A new piecewise inertial weight function that varies with iteration number, characterized by:
(1) In the initial stage of iteration, the particles are expected to have stronger global searching capability while converging to individual optimal and global optimal, so that in this stage, w is expected to change monotonically and incrementally along with the increment of the iteration times, and the increment trend of w is gradually reduced so as to ensure that the particles have stronger global searching capability in this stage;
(2) In the middle iteration stage, the particles are expected to have stronger development capability and higher convergence rate, so that in the stage, w is expected to change monotonically and progressively along with the increment of the iteration times, the descending trend of the w is gradually enhanced, and the convergence rate and the global searching capability of the particles in the stage are improved;
(3) At the end of iteration, the particles are expected to have stronger local searching capability while converging towards the global optimum, so that at the stage, w is expected to change monotonically along with the increment of the iteration times, the decreasing trend of w is firstly decreased and then increased, the stronger local searching capability is ensured at the initial stage of converging towards the global optimum at the stage, and the rapid fine convergence can be carried out at the later stage of converging towards the global optimum to improve the particle convergence rate.
As shown in fig. 5, fig. 5 is a flowchart of the algorithm combination of the present invention.
The traditional parameter selection strategy is characterized in that: the highest verification classification accuracy corresponding to the combination of a plurality of groups of penalty parameters c and kernel function parameters g is possible, and a group with the smallest penalty parameters in the highest verification classification accuracy is selected as the optimal parameters. In practice, different parameter combinations often correspond to different verification classification accuracy, parameter combinations with larger parameter values often correspond to higher verification classification accuracy, but an over-learning state can be caused by an over-high penalty function c, and a self-adaptive adjustment parameter selection strategy is provided for the problems.
An adaptive tuning parameter selection strategy comprising the following:
1) In the sixth step, the parameter combination output by the particle swarm algorithm is subjected to self-adaptive adjustment and parameter selection strategies to obtain a group of optimal parameter combination, and coarse grid search is performed. Wherein the fixed penalty parameter is the optimal penalty parameter c obtained by the particle swarm algorithm, and g is as follows 0 And (5) carrying out rough grid search with the step length of 2-5 on the kernel function in a certain range nearby. The search range is grid search by taking the kernel function parameter obtained by the particle swarm optimization as the center and taking 1/5 of the integral optimizing range of the kernel function parameter as the search space.

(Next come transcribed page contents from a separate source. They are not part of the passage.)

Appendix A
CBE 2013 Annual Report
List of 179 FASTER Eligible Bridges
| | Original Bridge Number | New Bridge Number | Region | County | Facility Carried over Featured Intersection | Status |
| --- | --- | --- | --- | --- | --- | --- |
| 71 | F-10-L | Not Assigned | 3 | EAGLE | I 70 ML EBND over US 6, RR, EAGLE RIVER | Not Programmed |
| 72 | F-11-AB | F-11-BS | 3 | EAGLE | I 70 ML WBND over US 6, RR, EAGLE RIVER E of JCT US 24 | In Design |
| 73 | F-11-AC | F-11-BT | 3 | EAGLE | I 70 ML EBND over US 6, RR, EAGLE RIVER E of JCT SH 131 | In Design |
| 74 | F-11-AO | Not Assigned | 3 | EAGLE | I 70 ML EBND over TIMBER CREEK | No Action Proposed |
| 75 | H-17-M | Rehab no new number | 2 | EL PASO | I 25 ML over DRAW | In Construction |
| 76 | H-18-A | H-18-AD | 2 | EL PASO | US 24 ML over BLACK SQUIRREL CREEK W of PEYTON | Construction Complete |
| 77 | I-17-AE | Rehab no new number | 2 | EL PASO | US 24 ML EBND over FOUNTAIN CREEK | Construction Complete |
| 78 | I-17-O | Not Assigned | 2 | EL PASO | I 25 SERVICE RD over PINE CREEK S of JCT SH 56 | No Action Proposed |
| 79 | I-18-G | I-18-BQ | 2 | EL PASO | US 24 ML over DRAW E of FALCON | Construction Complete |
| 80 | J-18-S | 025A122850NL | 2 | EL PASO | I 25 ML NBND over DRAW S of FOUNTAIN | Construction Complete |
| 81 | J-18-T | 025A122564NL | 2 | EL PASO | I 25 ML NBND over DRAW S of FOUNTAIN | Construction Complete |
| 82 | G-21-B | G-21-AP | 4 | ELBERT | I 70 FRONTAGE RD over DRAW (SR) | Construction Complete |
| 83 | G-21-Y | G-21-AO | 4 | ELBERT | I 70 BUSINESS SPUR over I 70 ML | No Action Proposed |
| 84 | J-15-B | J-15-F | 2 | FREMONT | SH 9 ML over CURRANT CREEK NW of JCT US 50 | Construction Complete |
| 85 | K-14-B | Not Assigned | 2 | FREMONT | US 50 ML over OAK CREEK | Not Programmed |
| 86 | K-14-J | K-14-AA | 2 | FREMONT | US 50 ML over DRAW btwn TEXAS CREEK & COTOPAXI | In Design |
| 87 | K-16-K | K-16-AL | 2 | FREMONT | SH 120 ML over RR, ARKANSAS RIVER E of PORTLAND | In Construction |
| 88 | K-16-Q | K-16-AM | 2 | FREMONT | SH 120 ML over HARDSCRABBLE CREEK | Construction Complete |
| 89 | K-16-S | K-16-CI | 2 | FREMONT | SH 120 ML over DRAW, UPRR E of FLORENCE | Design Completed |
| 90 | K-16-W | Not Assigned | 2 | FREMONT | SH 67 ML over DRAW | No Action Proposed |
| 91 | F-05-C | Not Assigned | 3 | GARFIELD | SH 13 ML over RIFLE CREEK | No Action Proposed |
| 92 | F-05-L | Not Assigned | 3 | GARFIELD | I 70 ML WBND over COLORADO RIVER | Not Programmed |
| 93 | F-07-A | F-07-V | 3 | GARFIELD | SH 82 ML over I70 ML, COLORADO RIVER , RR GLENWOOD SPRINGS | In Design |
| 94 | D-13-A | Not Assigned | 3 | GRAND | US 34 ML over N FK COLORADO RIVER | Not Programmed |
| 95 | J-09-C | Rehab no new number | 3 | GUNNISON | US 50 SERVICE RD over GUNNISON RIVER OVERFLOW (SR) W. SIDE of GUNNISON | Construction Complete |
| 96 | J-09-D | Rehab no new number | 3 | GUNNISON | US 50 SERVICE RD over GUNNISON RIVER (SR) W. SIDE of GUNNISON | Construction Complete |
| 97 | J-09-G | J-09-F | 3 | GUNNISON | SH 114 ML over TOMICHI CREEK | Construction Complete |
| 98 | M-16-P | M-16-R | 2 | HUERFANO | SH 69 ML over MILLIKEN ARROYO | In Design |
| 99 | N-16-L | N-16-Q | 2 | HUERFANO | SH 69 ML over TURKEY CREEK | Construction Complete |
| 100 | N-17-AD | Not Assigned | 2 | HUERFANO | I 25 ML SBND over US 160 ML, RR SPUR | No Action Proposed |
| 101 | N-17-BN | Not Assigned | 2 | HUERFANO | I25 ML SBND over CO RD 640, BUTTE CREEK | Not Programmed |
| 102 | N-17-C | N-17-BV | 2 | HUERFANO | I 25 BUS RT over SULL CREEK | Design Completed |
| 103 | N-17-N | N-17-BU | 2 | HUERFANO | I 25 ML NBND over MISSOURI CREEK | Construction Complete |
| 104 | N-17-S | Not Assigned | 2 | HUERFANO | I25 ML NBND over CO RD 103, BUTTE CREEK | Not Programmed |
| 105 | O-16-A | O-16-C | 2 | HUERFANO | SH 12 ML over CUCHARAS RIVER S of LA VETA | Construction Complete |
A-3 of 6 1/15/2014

2) In the eighth step, the parameter combination output by the coarse grid search algorithm is subjected to self-adaptive adjustment of a parameter selection strategy to obtain a group of optimal parameter combination, and fine grid search is performed. Wherein, the fine grid search with the step length of 1 is carried out by taking the optimal parameter combination obtained by the coarse grid search method as the center, and the search space is 1/20 of f. And respectively carrying out cross verification on the parameter combinations, and taking the parameter combination with the highest accuracy as a final optimal parameter combination.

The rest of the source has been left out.